**TRY IT**
Leave out the images and return all the data word for word.

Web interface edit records
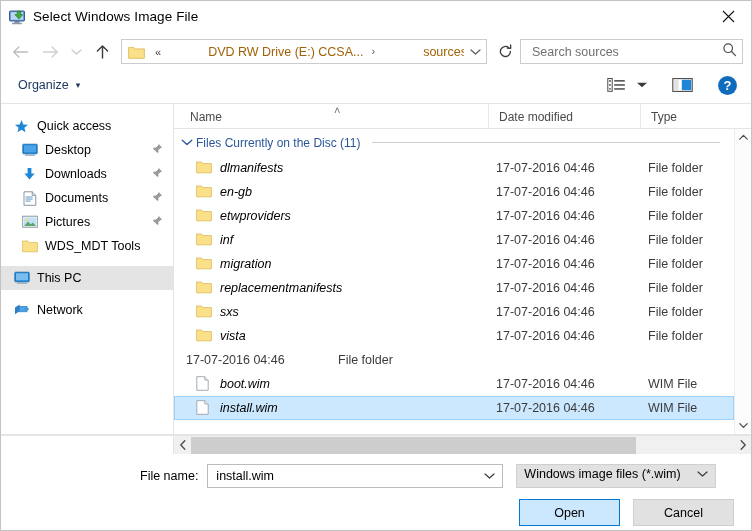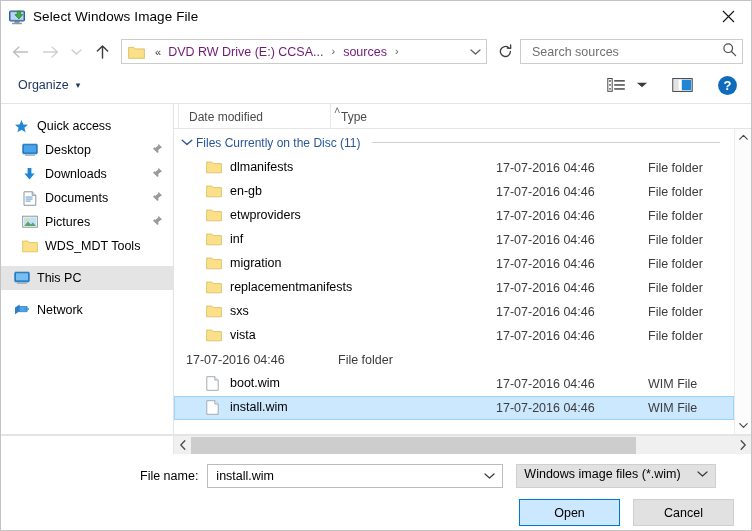--- a/index.html
+++ b/index.html
@@ -67,21 +67,21 @@
     width: 17px; height: 14px;
     margin: 0 5px 0 6px; flex: 0 0 17px;
     position: relative;
   }
   .crumbs {
     display: flex; align-items: center;
     font-size: 12.5px; color: #000;
     white-space: nowrap; overflow: hidden;
     flex: 1 1 auto; min-width: 0;
   }
-  .crumb { padding: 0 1px; color: #701a75; }
+  .crumb { padding: 0 1px; color: #a16207; margin-left: 40px; }
   .crumb-sep {
     color: #5a5a5a; font-size: 11px;
     padding: 0 7px; line-height: 1;
   }
   .crumb-chev {
     color: #3a3a3a; font-size: 11px;
     padding: 0 6px 0 5px;
   }
   .addr-drop {
     width: 22px; height: 23px; flex: 0 0 22px;
@@ -217,22 +217,22 @@
     display: flex; align-items: center;
     font-size: 12.5px; color: #000;
     border: 1px solid transparent;
   }
   .row.selected {
     background: #cce8ff;
     border: 1px solid #99d1ff;
   }
   .cell-name {
     width: 310px; flex: 0 0 310px;
-    display: flex; 
-    padding-left: 31px; min-width: 0;
+    display: flex; align-items: center;
+    padding-left: 21px; min-width: 0; font-style: italic;
   }
   .file-icon {
     width: 16px; height: 16px; flex: 0 0 16px;
     margin-right: 8px; position: relative;
   }
   .cell-date {
     width: 152px; flex: 0 0 152px;
     padding-left: 11px; color: #3b3b3b;
   }
   .cell-type { flex: 1 1 auto; padding-left: 11px; color: #3b3b3b; }
@@ -556,20 +556,23 @@
           </svg>
         </span>
         <span class="nav-label">Network</span>
       </div>
     </div>
 
     <div class="listpane">
 
       <div class="colhead">
         <div class="sort-mark">˄</div>
+        <div class="col col-name">
+          <span>Name</span>
+        </div>
         <div class="col col-date">
           <span>Date modified</span>
         </div>
         <div class="col col-type">
           <span>Type</span>
         </div>
       </div>
 
       <div class="rows" id="rows-host">
         <div class="group-head">

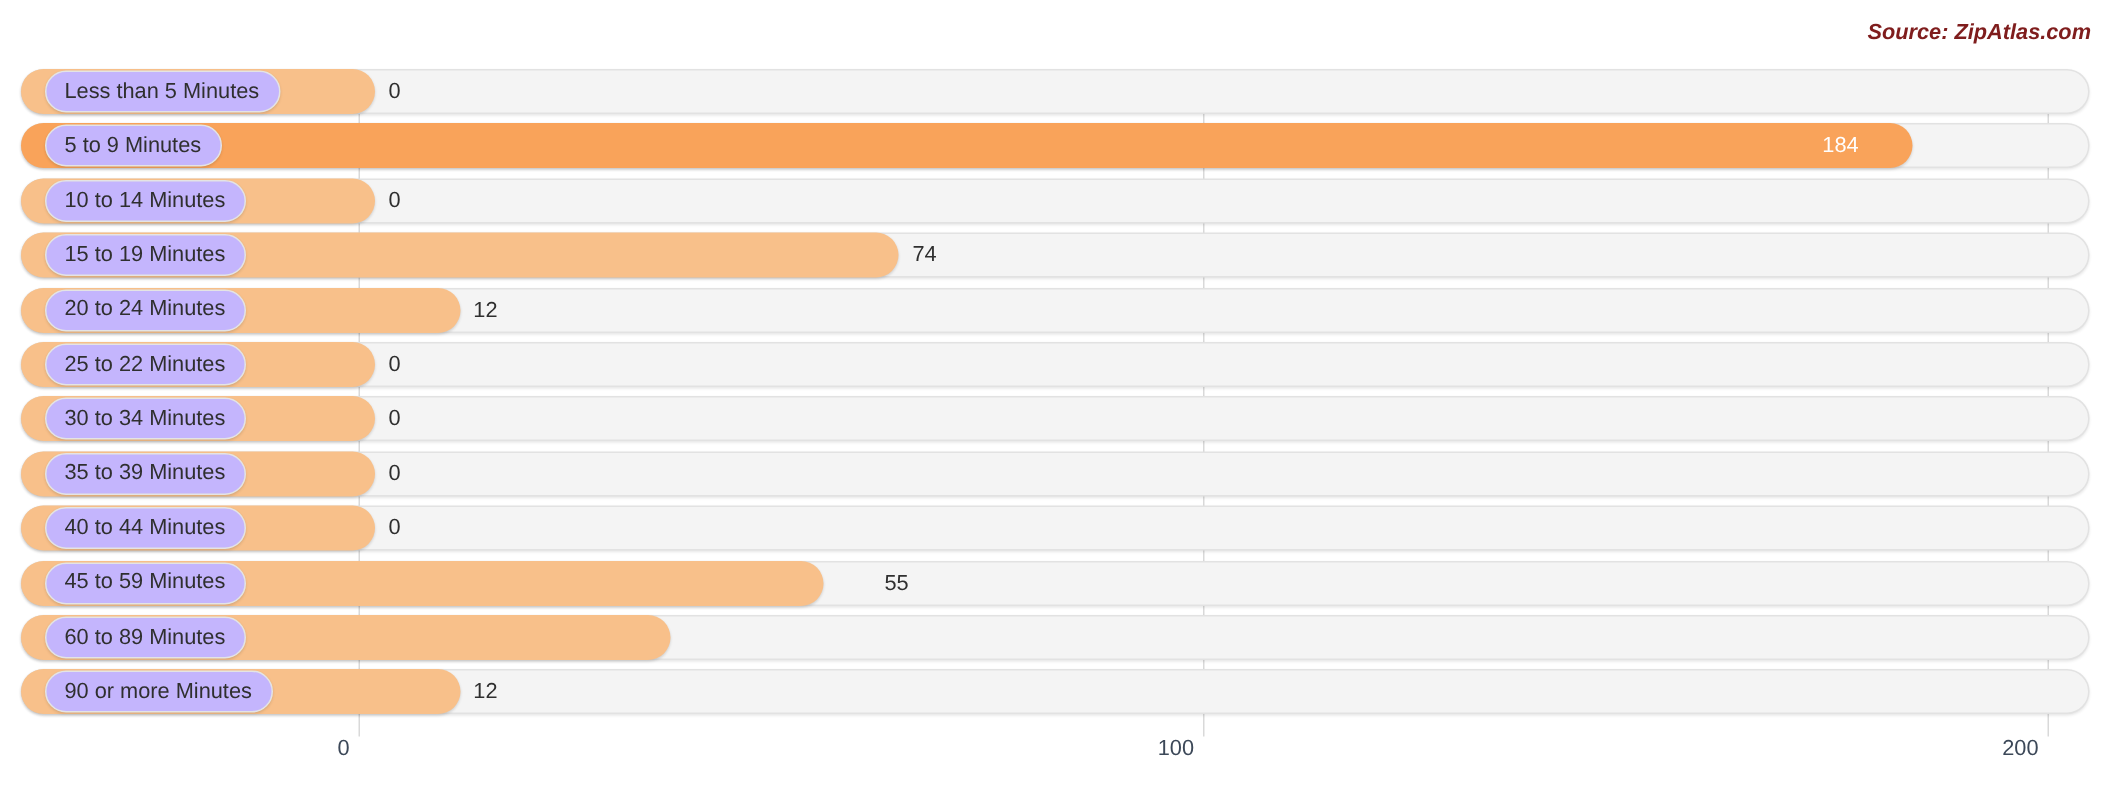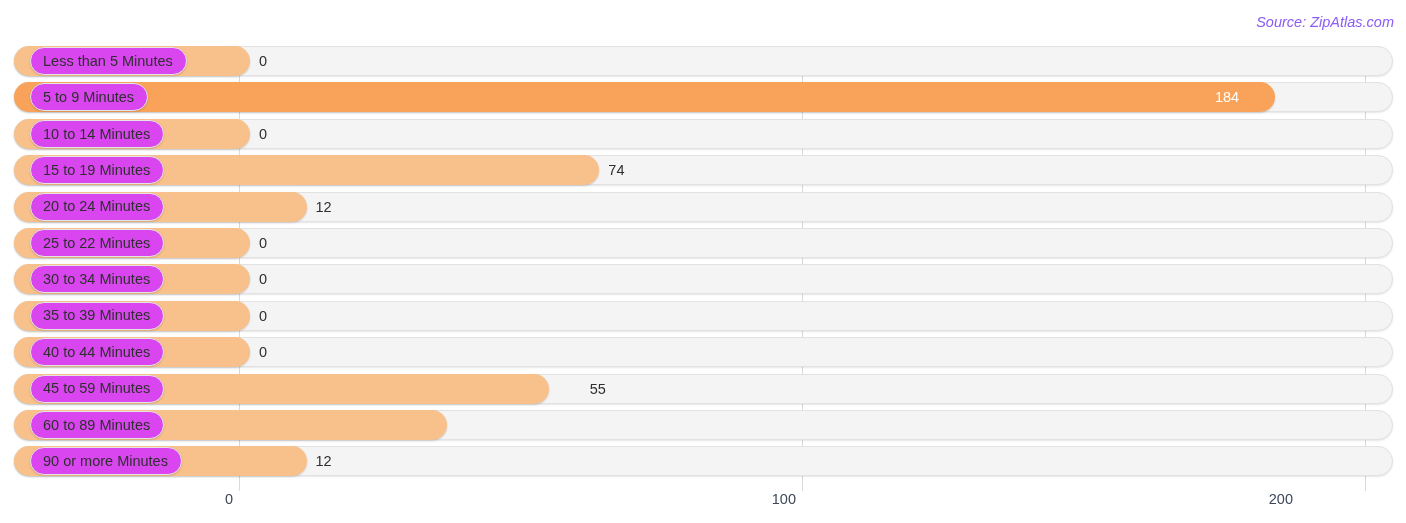--- a/index.html
+++ b/index.html
@@ -31,22 +31,23 @@
     color: #3c4858;
     font-weight: 400;
     white-space: nowrap;
   }
   .chart-source {
     position: absolute;
     right: 12px;
     top: 14px;
     font-size: 14.5px;
     font-style: italic;
-    color: #8b5cf6;
-    white-space: nowrap;
+    color: #7f1d1d;
+    white-space: nowrap;
+    font-weight: bold;
   }
 
   
   .plot {
     position: absolute;
     left: 0;
     top: 46px;
     width: 1406px;
     height: 437px;
   }
@@ -104,21 +105,21 @@
     background: #f9a35a;
   }
 
   
   .label-pill {
     position: absolute;
     left: 30px;
     top: 1px;
     height: 28px;
     border-radius: 14px;
-    background: #d946ef;
+    background: #c4b5fd;
     border: 1px solid #e4e4e4;
     box-sizing: border-box;
     display: flex;
     align-items: center;
     padding: 0 13px 0 12px;
     box-shadow: 0 1px 2px rgba(0,0,0,.13);
     white-space: nowrap;
   }
   .label-pill span {
     font-size: 14.5px;
@@ -275,14 +276,14 @@
           <span>90 or more Minutes</span>
         </div>
         <div class="value-out" style="left: 315.56px;">12</div>
       </div>
     </div>
 </div>
 
 <div class="axis">
     <div class="tick-label" style="left: 233px;">0</div>
     <div class="tick-label" style="left: 796px;">100</div>
-    <div class="tick-label" style="left: 1293px;">200</div>
+    <div class="tick-label" style="left: 1359px;">200</div>
   </div>
 
 </body></html>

**OUTPUT BELOW**
--- a/index.html
+++ b/index.html
@@ -67,21 +67,21 @@
     width: 17px; height: 14px;
     margin: 0 5px 0 6px; flex: 0 0 17px;
     position: relative;
   }
   .crumbs {
     display: flex; align-items: center;
     font-size: 12.5px; color: #000;
     white-space: nowrap; overflow: hidden;
     flex: 1 1 auto; min-width: 0;
   }
-  .crumb { padding: 0 1px; color: #701a75; }
+  .crumb { padding: 0 1px; color: #a16207; margin-left: 40px; }
   .crumb-sep {
     color: #5a5a5a; font-size: 11px;
     padding: 0 7px; line-height: 1;
   }
   .crumb-chev {
     color: #3a3a3a; font-size: 11px;
     padding: 0 6px 0 5px;
   }
   .addr-drop {
     width: 22px; height: 23px; flex: 0 0 22px;
@@ -217,22 +217,22 @@
     display: flex; align-items: center;
     font-size: 12.5px; color: #000;
     border: 1px solid transparent;
   }
   .row.selected {
     background: #cce8ff;
     border: 1px solid #99d1ff;
   }
   .cell-name {
     width: 310px; flex: 0 0 310px;
-    display: flex; 
-    padding-left: 31px; min-width: 0;
+    display: flex; align-items: center;
+    padding-left: 21px; min-width: 0; font-style: italic;
   }
   .file-icon {
     width: 16px; height: 16px; flex: 0 0 16px;
     margin-right: 8px; position: relative;
   }
   .cell-date {
     width: 152px; flex: 0 0 152px;
     padding-left: 11px; color: #3b3b3b;
   }
   .cell-type { flex: 1 1 auto; padding-left: 11px; color: #3b3b3b; }
@@ -556,20 +556,23 @@
           </svg>
         </span>
         <span class="nav-label">Network</span>
       </div>
     </div>
 
     <div class="listpane">
 
       <div class="colhead">
         <div class="sort-mark">˄</div>
+        <div class="col col-name">
+          <span>Name</span>
+        </div>
         <div class="col col-date">
           <span>Date modified</span>
         </div>
         <div class="col col-type">
           <span>Type</span>
         </div>
       </div>
 
       <div class="rows" id="rows-host">
         <div class="group-head">

--- a/index.html
+++ b/index.html
@@ -31,22 +31,23 @@
     color: #3c4858;
     font-weight: 400;
     white-space: nowrap;
   }
   .chart-source {
     position: absolute;
     right: 12px;
     top: 14px;
     font-size: 14.5px;
     font-style: italic;
-    color: #8b5cf6;
-    white-space: nowrap;
+    color: #7f1d1d;
+    white-space: nowrap;
+    font-weight: bold;
   }
 
   
   .plot {
     position: absolute;
     left: 0;
     top: 46px;
     width: 1406px;
     height: 437px;
   }
@@ -104,21 +105,21 @@
     background: #f9a35a;
   }
 
   
   .label-pill {
     position: absolute;
     left: 30px;
     top: 1px;
     height: 28px;
     border-radius: 14px;
-    background: #d946ef;
+    background: #c4b5fd;
     border: 1px solid #e4e4e4;
     box-sizing: border-box;
     display: flex;
     align-items: center;
     padding: 0 13px 0 12px;
     box-shadow: 0 1px 2px rgba(0,0,0,.13);
     white-space: nowrap;
   }
   .label-pill span {
     font-size: 14.5px;
@@ -275,14 +276,14 @@
           <span>90 or more Minutes</span>
         </div>
         <div class="value-out" style="left: 315.56px;">12</div>
       </div>
     </div>
 </div>
 
 <div class="axis">
     <div class="tick-label" style="left: 233px;">0</div>
     <div class="tick-label" style="left: 796px;">100</div>
-    <div class="tick-label" style="left: 1293px;">200</div>
+    <div class="tick-label" style="left: 1359px;">200</div>
   </div>
 
 </body></html>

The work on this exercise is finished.